5. Hasil ujian bisa diketahui dengan cepat
Tidak seperti ujian nasional secara manual yang membutuhkan waktu yang lama untuk mengetahui hasil ujian. Ujian nasional berbasis komputer justru sebaliknya, waktu yang dibutuhkan untuk mengetahui hasil ujian terbilang hanya sebentar karena menerapkan jaringan internet yang terkoneksi dengan server pusat jadi tidak seperti ujian manual yang mesti mengirim berkas ujian dulu ke pusat untuk diperiksa.
Kekurangan Ujian Nasional Berbasis Komputer (UNBK)
1. Jumlah komputer yang belum memadai
Kendala pelaksanaan ujian nasional berbasis komputer yang paling nyata adalah minimnya jumlah komputer yang dimiliki oleh tiap-tiap sekolah sehingga tidak semua sekolah mampu melaksanakan ujian nasional berbasis komputer.
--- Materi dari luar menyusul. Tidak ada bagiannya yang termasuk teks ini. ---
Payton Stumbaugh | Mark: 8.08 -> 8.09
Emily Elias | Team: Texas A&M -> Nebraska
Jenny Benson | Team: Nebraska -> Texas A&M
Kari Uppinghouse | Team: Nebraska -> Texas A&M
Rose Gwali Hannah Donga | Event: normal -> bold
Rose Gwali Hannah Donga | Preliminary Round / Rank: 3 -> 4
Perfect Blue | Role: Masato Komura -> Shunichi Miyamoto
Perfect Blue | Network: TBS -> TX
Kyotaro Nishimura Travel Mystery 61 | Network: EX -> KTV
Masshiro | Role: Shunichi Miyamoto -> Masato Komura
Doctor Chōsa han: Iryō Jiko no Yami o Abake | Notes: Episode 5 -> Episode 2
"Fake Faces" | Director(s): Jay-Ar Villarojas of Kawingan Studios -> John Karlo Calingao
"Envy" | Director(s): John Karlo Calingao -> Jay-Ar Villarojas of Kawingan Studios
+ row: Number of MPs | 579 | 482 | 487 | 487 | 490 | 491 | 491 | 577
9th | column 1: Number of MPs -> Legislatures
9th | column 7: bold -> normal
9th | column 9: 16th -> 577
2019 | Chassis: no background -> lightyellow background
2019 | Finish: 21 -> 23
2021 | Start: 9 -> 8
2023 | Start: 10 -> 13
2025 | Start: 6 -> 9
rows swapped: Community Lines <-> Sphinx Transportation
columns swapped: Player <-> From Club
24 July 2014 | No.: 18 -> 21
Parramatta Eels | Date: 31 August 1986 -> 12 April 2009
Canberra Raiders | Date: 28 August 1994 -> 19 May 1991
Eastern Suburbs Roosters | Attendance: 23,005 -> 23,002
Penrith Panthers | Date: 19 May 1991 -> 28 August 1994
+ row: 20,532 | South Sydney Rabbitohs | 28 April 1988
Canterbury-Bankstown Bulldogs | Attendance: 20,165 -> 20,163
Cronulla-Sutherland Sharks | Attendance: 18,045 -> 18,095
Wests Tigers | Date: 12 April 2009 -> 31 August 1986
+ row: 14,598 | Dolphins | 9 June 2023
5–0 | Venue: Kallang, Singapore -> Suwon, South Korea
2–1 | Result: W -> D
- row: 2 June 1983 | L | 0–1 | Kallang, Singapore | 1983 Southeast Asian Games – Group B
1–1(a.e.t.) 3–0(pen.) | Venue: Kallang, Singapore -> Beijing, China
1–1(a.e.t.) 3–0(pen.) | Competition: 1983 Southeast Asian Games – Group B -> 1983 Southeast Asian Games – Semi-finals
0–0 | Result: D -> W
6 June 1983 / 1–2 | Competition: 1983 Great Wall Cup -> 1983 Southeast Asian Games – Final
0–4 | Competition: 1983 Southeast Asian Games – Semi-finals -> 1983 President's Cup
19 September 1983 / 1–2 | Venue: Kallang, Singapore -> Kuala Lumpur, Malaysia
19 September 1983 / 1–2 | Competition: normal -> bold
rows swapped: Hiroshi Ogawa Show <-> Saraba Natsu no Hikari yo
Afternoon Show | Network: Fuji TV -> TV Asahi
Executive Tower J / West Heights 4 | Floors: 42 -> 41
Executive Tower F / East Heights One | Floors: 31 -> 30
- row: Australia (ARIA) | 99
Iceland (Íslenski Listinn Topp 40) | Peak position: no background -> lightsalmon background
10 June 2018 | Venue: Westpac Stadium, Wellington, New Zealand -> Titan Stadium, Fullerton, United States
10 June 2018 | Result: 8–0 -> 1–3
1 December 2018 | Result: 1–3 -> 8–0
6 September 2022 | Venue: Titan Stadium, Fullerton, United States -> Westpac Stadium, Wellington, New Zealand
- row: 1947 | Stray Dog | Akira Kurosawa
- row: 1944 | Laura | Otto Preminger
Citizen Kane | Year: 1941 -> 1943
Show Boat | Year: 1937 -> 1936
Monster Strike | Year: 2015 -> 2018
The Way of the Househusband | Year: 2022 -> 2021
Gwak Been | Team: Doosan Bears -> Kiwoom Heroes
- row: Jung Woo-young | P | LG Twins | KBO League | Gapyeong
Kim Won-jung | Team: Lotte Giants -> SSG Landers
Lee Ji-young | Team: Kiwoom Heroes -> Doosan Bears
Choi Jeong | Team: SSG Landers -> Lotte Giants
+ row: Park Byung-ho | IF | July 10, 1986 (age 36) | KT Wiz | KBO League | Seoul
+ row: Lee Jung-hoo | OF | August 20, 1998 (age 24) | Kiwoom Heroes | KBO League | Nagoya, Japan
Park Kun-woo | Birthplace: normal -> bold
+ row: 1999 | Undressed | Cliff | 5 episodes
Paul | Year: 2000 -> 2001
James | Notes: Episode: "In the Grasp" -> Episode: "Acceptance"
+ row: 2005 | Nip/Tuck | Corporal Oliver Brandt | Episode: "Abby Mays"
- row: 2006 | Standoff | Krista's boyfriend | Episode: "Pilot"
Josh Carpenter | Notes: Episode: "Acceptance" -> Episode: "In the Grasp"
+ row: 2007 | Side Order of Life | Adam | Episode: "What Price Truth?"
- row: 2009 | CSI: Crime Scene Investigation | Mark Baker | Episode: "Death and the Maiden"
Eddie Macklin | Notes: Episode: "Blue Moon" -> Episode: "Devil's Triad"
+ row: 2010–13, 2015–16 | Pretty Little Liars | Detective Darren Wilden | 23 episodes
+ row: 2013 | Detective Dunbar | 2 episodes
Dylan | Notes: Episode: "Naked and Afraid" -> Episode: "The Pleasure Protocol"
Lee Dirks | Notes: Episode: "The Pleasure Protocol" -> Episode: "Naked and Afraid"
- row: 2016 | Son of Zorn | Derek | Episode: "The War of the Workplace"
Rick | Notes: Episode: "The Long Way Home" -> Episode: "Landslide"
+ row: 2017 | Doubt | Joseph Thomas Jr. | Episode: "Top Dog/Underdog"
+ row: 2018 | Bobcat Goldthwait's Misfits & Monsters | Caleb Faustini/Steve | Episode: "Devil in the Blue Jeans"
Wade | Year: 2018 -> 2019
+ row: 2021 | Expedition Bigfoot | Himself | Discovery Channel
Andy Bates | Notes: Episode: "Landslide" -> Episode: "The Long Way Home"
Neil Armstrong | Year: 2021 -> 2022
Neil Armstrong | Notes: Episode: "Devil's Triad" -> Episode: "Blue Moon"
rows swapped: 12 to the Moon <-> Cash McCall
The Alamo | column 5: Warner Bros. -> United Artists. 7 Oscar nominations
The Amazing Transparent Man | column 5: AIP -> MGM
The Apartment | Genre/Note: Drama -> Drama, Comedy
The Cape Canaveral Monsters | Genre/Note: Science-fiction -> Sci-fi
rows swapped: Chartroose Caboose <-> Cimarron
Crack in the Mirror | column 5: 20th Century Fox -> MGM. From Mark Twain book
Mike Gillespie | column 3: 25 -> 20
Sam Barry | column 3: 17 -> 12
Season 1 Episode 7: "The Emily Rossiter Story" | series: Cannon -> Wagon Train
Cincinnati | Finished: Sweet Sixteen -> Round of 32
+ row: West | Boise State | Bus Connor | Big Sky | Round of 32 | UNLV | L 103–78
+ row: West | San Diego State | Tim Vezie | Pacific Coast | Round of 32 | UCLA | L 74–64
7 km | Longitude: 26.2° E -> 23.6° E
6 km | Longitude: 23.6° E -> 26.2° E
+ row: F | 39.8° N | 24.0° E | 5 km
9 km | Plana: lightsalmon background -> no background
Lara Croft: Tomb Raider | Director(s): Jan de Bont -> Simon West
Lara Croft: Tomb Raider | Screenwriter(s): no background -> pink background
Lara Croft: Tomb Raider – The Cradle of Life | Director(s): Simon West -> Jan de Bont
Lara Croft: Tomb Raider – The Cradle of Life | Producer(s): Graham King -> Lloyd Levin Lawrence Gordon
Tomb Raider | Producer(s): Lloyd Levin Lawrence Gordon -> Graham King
Belum lagi sekolah yang ada di daerah pelosok yang sama sekali tidak memiliki komputer semakin menambah permasalahan dalam pelaksanaan UNBK.
2. Jaringan internet yang belum merata
Ujian nasional berbasis komputer dilaksanakan secara online dan syarat yang paling utama lancarnya ujian adalah ketersediaan jaringan internet namun fakta berbicara bahwa jaringan internet dibeberapa daerah sangat sulit diakses. Apalagi jika harus digunakan untuk melaksanakan UNBK yang membutuhkan jaringan internet yang kuat.
3. Pelaksanaan ujian nasional
Pelaksanaan ujian nasional yang biasanya serentak terpaksa diadakan secara bergelombang dikarenakan jumlah komputer yang tidak seimbang dengan jumlah peserta UN. Pelaksanaan UN secara bergelombang sedikit banyaknya akan berpengaruh pada psikologi siswa, selain itu potensi kecurangan bisa terjadi karena siswa yang terlebih dahulu ujian mempunyai kesempatan untuk menceritakan kepada teman-temannya yang belum ujian soal-soal yang muncul dalam UN walaupun potensi tersebut terbilang kecil.
4. Aliran listrik
Aliran listrik juga menjadi kendala pelaksanaan UNBK. Memang di kota aliran listrik sudah memadai namun bagaimana dengan sekolah yang ada di daerah perbatasan/pelosok yang masih belum bisa teraliri listrik. Adalah hal mustahil bisa melaksanakan UNBK jika listrik tidak ada karena untuk menyalahkan komputer membutuhkan aliran listrik.
5. Memunculkan masalah sosial
Ujian dengan metode UNBK bisa jadi memunculkan kecemburuan sosial karena sebagian siswa sudah menikmati kemudahan melaksanakan ujian nasional menggunakan komputer sedangkan dipihak lain siswa yang sekolahnya belum memiliki fasilitas yang memadai masih harus melaksanakan UN secara manual. Hal ini menyiratkan ketidakmerataan sarana dan prasarana pendidikan masih sangat terlihat di indonesia.